Topic 6. Writing Web Service Clients

So far, we have looked at XML, Web Services and AJAX, and have connected to our web service from a JavaScript-based AJAX application. In this topic we are looking at how we can connect to a remote web service (provided by someone else) from our own website. A real-world example of this might be an airline booking site such as Expedia contacting web services provided by different airlines, parsing the XML returned and integrating the data in its own website.

There are two questions we need to ask here:

  1. How do we connect to another website from a server-side script?
  2. How do we parse (interpret) the XML returned by the web service?

Network Programming with cURL

Every contemporary programming language typically features a library which allows you to connect to a remote server over the network from a client application. Such a client application might be a Java program making connections to a remote server, or alternatively a server-side script running on a given server which wishes to connect to another server.

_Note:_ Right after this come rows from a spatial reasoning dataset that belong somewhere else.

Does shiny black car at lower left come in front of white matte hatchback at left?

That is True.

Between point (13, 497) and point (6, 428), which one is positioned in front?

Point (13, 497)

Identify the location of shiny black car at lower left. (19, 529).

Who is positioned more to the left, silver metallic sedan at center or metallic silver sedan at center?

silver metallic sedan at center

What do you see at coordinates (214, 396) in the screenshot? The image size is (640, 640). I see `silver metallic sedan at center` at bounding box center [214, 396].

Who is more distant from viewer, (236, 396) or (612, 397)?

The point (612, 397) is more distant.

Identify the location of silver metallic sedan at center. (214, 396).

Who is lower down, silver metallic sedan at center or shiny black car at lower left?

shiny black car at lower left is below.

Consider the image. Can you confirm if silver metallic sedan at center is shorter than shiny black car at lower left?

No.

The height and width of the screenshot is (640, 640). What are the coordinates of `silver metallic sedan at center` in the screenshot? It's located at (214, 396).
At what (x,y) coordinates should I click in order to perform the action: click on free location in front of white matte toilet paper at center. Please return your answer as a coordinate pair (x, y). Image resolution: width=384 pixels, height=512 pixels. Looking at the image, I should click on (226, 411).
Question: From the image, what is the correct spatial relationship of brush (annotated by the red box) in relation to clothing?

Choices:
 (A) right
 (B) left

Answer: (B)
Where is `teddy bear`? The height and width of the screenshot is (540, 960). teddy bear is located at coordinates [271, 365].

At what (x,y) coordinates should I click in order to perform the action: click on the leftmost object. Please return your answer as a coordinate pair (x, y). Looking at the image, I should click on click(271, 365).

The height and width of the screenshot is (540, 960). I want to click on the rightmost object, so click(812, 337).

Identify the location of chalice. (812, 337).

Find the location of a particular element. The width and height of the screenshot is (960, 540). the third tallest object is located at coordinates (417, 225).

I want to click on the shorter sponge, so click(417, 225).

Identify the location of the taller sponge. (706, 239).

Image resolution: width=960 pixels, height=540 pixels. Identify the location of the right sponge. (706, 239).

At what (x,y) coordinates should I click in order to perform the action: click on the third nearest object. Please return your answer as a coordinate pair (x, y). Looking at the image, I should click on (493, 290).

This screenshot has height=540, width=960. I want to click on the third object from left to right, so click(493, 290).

cURL is one such library used to connect to remote servers, and is the standard way of communicating with a server from PHP. Here is an example.

$connection = curl_init();
curl_setopt($connection, CURLOPT_URL, "http://remoteserver/script.php");
curl_setopt($connection,CURLOPT_RETURNTRANSFER,1);
curl_setopt($connection,CURLOPT_HEADER, 0);
$response = curl_exec($connection);
This code makes a connection to a given remote server (here, http://remoteserver/script.php) and the response sent back is stored in $response. If the remote script sends back XML, $response will contain XML. If the remote script sends back an HTML page, $response will contain HTML. This is standard code that can be copied and pasted every time you want to make a remote connection just change the URL.

Parsing the XML returned

Having obtained the XML returned from the server, it is stored in $response. The next thing we need to do is parse (interpret) it. In PHP, one can use the DOM, just as for JavaScript. One disadvantage of the DOM is that it loads the whole XML document into memory, so if a lot of data is sent back from the server, this may not be the best approach. An alternative is SAX - the Simple API for XML. With SAX, each line of the XML document is loaded into memory one at a time, and code is written to process each line as it comes in. This means that SAX is more complex to program compared to DOM, but significantly more memory-efficient.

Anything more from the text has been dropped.